Warmups and Icebreaker Activities for the Primary Dance Classroom

Fast and fun dance education activities are always good to have on hand for those moments when energy is lagging or to get the energy going in the dance classroom after the holidays.  Warmup activities also help introduce dance curriculum vocabulary and allow teachers to check for students’ understanding.   These are a few that are appropriate for different age groups in Primary or Elementary school dance classrooms.

Snowball attack is a fun dance activity for the older Primary students.  It leads them into making dance in a fun and supported way. On a small piece of paper have them write down a movement description of 8 counts.  This can be as simple as “move your arms above your head” or more complex; “moving sideways wiggle your body and your arms”.  Then screw up the paper into a ball and throw them at each other across the room.  Repeat several times to really mix up the paper.

At the end of this each person has a piece of paper with movement instructions, which they must do, and be able to perform to music.  As they work out their movements they try and guess whose movement instructions they have.

An extension activity is then to teach your movement to a partner and join the phrases together.   Adapt further by adding a body connection, with at least two body parts, with your partner, at some point through the phrase.  The teacher can choose music for the exploration and showing phase of this activity.

Art gallery and sculpture garden is a pairs activity that is great for any age group.  In pairs, one student ‘shapes’ their partners body into a sculptural shape, that may be viewed from any direction.  Once the ‘artist’ has finished the class gets to visit the art gallery and discuss the ‘sculptures’. They then reverse roles and repeat the process.

This is a great opportunity to talk about curved and angular shapes, symmetry and asymmetry, positive and negative space, levels and use of body parts.  The teacher can also give the ‘artist’ some parameters for their creations by asking that it be a low level, curved shape that is asymmetrical.  This is a chance for the teacher to check for student understand about these dance terms.

Meet me in the middle can be as simple or as complex as your class can handle.

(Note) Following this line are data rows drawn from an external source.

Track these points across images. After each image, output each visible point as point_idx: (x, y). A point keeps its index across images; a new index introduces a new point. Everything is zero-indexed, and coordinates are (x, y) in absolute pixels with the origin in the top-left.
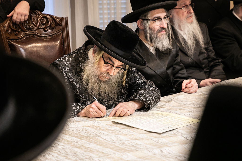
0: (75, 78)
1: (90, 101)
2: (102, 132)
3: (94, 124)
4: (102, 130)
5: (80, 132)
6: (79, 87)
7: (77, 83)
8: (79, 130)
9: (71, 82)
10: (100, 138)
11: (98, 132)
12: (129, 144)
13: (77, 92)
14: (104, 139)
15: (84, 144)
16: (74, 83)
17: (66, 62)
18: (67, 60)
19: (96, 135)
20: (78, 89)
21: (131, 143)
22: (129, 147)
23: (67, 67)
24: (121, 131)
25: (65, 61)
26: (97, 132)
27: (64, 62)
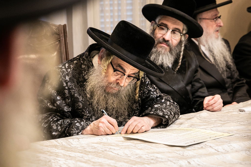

Form two lines on either side of the room, meet a partner in the middle and return to a different place in the line on the other side. The teacher gives instructions for how you will move when you meet in the middle.  For example, “Join two body parts that aren’t your hands or your feet and move in a curved pathway to the end of the line”.  

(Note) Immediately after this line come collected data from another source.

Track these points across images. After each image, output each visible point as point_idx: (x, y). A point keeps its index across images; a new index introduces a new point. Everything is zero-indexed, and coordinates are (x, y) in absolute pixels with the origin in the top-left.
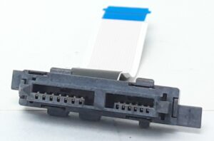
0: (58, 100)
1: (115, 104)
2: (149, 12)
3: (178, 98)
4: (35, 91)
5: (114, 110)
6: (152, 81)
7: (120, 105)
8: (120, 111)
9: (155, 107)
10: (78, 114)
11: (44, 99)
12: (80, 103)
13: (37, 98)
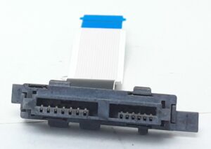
0: (63, 113)
1: (119, 114)
2: (125, 20)
3: (175, 105)
4: (38, 104)
5: (118, 120)
6: (149, 90)
7: (124, 114)
8: (124, 120)
9: (158, 114)
10: (78, 124)
11: (48, 112)
12: (85, 114)
13: (41, 111)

Use the elements of dance to bring in vocabulary for the lesson and make it more involved or faster as the game goes on.  You can even instruct students on how to move into the middle by describing the pathways, levels and dynamics that they will use with their locomotor movement.  Adding music helps them get even more creative but start by just doing it in silence.

Red Light Green Light is a simple, high energy, dance activity for younger students and older ones as well.  The music tells you what to do if you want to keep it simple but if you have older students you might want to use the elements of dance. To give students some scaffolding, describe the kinds of shapes you want on the ‘red light’ movement.  For example, ‘low level angular shapes’ or ‘wide, high level shapes’.  This is the link to the music https://www.youtube.com/watch?v=8mwcLVZGlw8

Pass the parcel takes a bit of preparation but is a great way to engage the class particularly at the start of the year.  Each layer of the parcel contains movements which they unwrap when the music stops.  These movement may be done solo or with a partner.  Music that is current and up tempo is best to bring up the energy in the room.

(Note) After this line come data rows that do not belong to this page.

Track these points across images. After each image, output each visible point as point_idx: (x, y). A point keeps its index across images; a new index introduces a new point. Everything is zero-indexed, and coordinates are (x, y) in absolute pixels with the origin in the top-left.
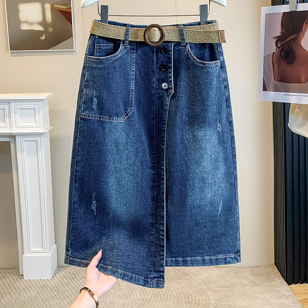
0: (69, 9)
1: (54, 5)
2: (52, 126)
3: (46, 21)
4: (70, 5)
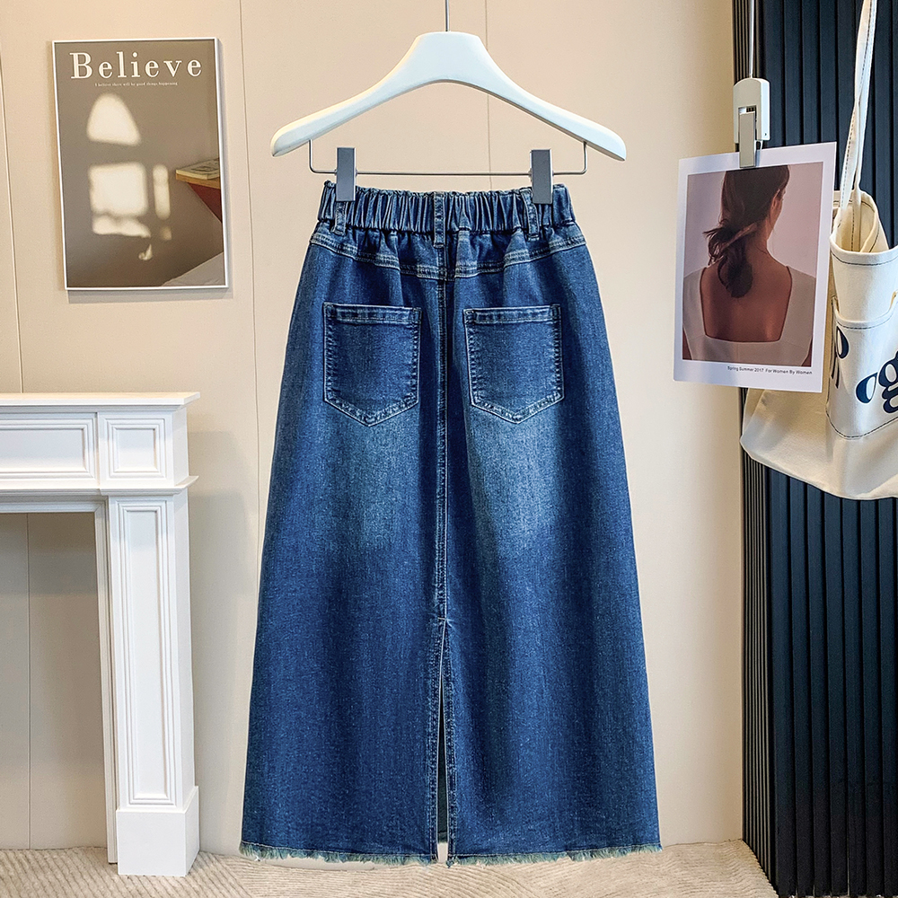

It is good to have the students in a circle or, if this is too confronting, spread them around the room and have the parcel go in curved pathways from one child to the next.  You can change between curved and angular pathways to keep them alert and add in some dance vocabulary.  Make sure the movements you put in the parcel include language you may want to use in the body of the dance lesson.

These activities are not original and are often reminiscent of party games we used to play as children.  By putting a small twist on each one you can shape them introduce the language of dance elements, check for understanding and cover the curriculum requirements for dance.